**TASK TO COMPLETE:**
Scan the data. Collect each line that contains the word "middle".

(INPUT RECORDS begins)

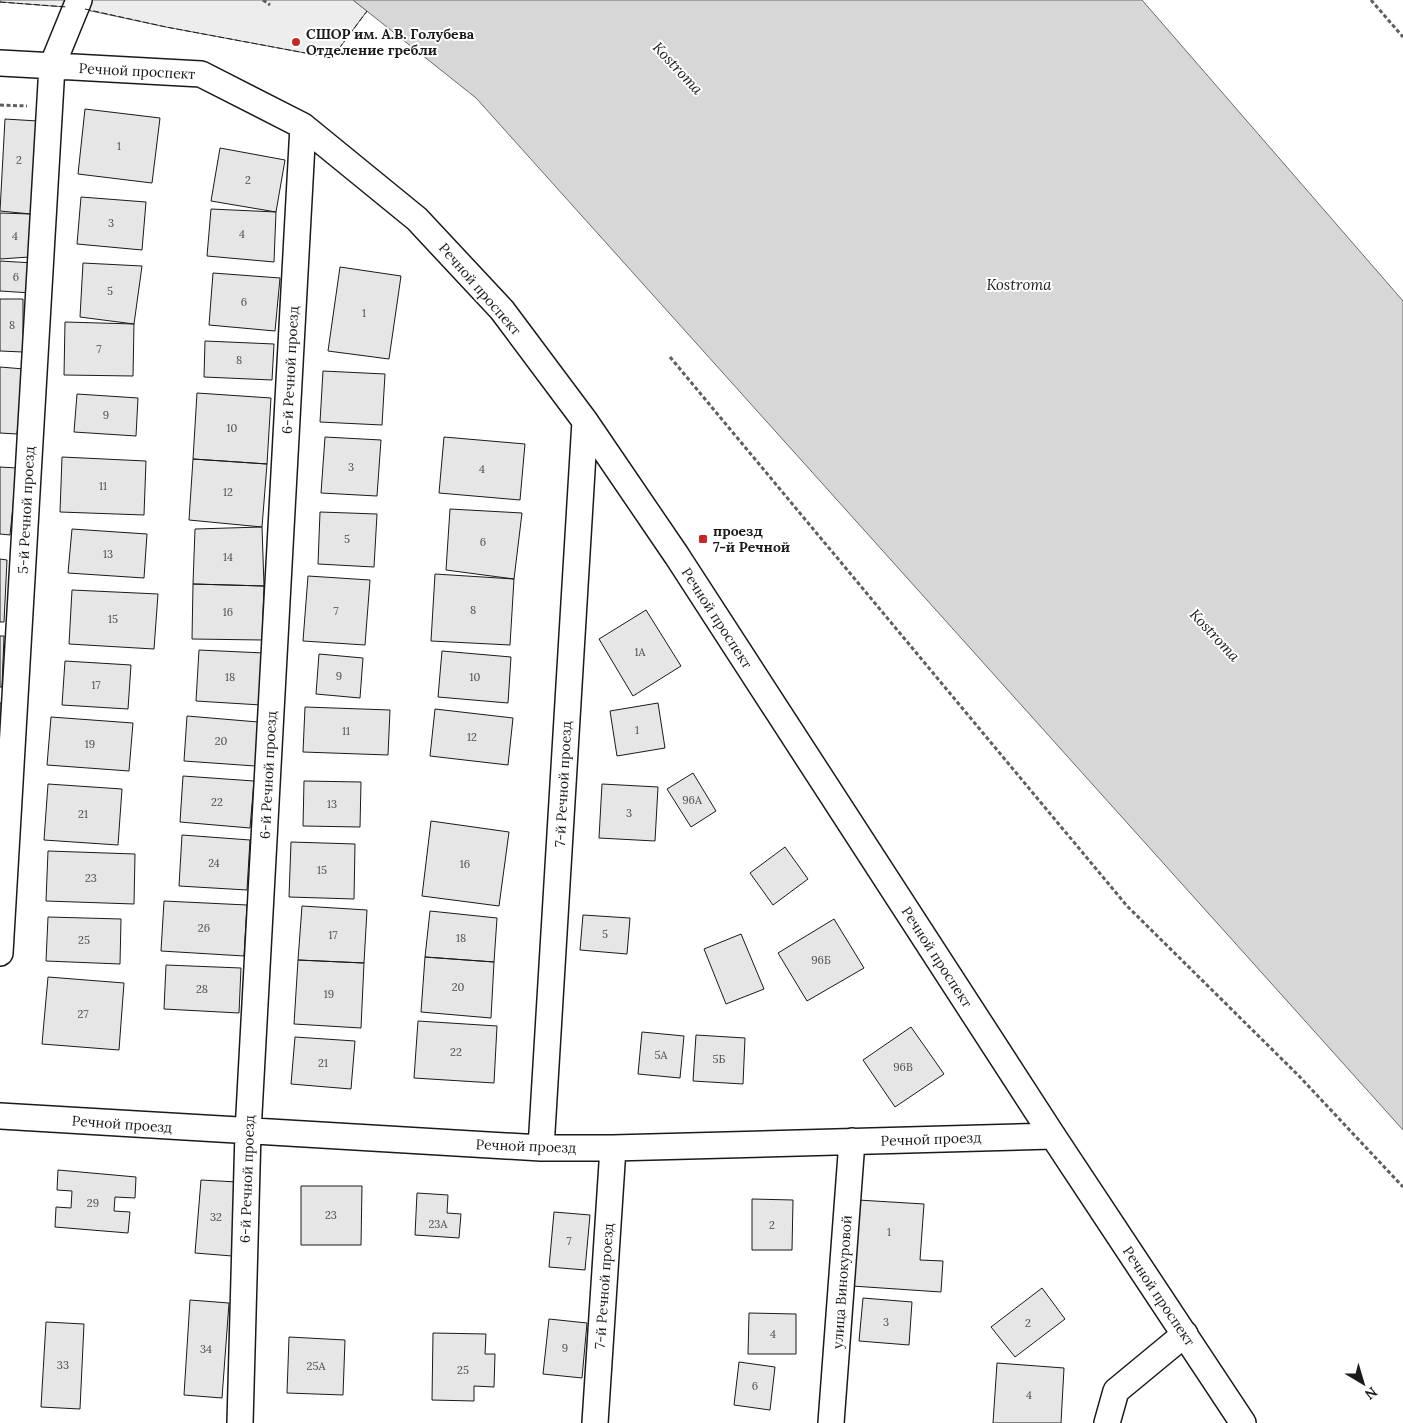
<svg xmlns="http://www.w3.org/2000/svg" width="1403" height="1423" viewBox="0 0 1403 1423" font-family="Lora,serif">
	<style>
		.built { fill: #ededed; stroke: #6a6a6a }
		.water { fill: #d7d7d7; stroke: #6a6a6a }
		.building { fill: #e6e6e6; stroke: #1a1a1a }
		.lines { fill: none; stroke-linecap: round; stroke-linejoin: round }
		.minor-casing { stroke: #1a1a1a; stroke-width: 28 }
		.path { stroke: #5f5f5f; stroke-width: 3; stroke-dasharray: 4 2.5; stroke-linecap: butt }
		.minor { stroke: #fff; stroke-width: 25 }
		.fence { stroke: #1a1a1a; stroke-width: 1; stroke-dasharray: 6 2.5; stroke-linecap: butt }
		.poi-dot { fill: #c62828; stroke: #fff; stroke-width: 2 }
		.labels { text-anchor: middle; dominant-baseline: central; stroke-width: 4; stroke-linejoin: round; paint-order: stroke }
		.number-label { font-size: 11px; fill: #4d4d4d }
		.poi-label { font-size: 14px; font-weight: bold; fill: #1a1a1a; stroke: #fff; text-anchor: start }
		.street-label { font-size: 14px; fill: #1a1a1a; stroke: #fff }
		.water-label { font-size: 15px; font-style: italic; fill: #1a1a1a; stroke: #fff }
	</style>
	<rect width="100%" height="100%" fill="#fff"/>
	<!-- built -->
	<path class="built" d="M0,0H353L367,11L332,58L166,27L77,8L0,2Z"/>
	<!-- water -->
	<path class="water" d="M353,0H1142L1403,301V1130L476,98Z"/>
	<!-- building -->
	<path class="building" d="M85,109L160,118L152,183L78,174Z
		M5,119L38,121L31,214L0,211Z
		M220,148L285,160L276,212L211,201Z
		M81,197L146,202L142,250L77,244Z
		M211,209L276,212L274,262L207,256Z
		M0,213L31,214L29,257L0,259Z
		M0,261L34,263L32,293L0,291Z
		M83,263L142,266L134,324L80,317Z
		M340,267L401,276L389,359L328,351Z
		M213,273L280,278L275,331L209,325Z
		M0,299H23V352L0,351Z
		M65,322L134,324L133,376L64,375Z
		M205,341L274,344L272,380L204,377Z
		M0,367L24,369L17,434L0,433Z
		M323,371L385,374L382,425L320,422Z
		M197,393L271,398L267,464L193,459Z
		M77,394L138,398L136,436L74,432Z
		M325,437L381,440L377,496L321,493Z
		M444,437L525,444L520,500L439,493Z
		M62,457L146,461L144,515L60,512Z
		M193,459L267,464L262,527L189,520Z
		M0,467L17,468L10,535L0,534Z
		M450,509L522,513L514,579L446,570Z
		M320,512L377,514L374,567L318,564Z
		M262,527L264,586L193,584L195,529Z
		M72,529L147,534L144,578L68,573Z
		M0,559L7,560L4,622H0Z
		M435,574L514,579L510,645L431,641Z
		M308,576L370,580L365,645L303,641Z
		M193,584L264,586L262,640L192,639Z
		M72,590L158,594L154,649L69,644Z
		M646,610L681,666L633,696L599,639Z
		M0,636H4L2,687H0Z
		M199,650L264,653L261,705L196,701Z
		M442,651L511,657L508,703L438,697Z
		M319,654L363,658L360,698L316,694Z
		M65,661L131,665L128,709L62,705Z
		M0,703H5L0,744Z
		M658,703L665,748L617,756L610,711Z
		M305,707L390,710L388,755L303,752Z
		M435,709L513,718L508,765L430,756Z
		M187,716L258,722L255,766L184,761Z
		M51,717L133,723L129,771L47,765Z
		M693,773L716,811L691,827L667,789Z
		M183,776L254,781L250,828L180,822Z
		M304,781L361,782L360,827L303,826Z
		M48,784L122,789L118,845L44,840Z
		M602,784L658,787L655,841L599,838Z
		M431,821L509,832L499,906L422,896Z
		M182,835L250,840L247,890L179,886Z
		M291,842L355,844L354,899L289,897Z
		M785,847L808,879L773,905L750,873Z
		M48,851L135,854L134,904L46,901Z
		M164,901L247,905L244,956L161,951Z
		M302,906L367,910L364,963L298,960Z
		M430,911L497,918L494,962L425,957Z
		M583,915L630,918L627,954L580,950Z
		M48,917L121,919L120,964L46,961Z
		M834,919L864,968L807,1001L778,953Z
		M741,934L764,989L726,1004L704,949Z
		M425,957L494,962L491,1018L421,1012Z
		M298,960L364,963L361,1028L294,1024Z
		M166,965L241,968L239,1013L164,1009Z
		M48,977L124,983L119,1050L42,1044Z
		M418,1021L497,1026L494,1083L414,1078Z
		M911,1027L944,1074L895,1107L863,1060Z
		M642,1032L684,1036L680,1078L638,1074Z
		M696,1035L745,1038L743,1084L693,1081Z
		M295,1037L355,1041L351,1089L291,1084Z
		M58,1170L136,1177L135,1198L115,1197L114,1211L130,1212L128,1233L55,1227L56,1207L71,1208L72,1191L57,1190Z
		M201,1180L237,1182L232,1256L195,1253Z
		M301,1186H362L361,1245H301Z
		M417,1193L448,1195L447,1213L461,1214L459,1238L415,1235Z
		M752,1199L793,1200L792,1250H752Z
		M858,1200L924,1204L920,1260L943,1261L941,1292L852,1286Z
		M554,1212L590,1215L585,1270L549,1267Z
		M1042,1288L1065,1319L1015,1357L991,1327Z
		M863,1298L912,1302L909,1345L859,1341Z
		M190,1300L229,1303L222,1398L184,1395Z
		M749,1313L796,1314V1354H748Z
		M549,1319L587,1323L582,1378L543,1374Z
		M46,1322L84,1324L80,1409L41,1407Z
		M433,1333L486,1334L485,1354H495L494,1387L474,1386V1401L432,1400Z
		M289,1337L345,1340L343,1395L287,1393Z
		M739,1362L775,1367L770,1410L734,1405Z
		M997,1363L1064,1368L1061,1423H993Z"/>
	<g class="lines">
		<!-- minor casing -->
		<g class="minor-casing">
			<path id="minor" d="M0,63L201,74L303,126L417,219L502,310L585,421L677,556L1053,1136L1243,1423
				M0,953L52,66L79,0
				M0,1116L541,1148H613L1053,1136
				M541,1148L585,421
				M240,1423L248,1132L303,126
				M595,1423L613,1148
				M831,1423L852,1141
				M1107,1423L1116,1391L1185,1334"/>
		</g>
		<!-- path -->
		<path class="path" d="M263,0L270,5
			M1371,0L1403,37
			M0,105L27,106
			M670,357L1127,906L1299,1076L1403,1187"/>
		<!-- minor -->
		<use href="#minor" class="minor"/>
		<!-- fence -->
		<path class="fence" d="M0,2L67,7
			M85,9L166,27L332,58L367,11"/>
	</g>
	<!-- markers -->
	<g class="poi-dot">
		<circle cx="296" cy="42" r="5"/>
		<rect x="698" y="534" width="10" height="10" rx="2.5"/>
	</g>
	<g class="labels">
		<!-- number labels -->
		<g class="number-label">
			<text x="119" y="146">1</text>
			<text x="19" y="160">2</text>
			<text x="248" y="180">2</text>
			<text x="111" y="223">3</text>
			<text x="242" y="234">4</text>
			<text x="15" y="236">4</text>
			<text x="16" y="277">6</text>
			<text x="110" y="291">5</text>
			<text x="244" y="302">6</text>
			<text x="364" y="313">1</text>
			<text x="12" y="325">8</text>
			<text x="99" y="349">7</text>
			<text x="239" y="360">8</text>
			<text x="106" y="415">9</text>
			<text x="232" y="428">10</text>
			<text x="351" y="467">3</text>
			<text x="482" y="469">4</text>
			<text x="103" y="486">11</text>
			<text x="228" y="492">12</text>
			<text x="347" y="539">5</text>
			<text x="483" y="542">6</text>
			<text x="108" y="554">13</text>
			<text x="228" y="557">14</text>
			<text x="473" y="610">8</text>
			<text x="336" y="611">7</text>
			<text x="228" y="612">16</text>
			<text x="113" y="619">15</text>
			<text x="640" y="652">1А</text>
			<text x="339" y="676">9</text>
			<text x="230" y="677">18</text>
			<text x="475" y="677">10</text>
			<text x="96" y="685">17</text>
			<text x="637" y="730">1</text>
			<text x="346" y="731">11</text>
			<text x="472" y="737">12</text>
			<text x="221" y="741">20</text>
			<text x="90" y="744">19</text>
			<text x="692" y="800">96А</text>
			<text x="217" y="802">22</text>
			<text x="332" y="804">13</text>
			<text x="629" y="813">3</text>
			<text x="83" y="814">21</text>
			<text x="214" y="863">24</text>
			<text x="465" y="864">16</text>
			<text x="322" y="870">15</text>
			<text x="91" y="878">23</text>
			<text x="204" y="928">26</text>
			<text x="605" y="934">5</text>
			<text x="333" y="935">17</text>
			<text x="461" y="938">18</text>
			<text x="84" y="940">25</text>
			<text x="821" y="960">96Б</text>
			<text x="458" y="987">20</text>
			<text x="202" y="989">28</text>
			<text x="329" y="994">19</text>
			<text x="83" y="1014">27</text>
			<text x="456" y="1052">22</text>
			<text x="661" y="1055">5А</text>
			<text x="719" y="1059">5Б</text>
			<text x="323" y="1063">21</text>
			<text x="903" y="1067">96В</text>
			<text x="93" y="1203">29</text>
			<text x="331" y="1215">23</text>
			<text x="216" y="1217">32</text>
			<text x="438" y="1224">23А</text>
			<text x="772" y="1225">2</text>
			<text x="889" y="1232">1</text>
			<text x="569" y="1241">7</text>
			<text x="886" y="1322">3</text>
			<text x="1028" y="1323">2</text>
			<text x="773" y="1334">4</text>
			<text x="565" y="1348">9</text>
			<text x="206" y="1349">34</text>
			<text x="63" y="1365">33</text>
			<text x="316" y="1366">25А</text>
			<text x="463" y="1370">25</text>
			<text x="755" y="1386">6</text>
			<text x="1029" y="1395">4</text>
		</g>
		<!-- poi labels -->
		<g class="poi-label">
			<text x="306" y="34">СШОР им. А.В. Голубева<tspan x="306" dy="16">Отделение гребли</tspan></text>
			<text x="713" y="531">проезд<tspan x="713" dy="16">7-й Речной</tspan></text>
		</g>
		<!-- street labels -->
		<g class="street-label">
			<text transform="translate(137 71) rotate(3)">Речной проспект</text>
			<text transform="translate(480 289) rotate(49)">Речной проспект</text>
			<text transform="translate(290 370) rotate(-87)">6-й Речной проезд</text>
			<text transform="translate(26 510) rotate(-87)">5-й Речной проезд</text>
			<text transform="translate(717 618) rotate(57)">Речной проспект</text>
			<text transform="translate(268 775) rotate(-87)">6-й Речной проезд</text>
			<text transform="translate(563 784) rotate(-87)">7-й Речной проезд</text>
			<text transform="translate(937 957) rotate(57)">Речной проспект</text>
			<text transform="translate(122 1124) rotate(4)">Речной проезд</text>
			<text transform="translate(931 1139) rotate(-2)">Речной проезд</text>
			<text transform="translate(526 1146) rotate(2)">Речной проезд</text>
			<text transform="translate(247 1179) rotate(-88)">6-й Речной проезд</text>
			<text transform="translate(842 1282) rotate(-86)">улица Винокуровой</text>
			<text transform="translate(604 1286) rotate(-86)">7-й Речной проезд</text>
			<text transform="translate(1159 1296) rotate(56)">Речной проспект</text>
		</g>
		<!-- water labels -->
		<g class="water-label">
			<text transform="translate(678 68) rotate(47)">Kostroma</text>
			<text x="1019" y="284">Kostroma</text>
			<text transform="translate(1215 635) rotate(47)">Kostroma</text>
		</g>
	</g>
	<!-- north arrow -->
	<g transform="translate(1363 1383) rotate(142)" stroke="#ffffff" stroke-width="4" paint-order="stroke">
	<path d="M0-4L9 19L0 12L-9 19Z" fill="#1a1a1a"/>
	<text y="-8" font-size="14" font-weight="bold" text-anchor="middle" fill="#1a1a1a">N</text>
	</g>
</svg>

(INPUT RECORDS ends)

**OUTPUT:**
		.labels { text-anchor: middle; dominant-baseline: central; stroke-width: 4; stroke-linejoin: round; paint-order: stroke }
	<text y="-8" font-size="14" font-weight="bold" text-anchor="middle" fill="#1a1a1a">N</text>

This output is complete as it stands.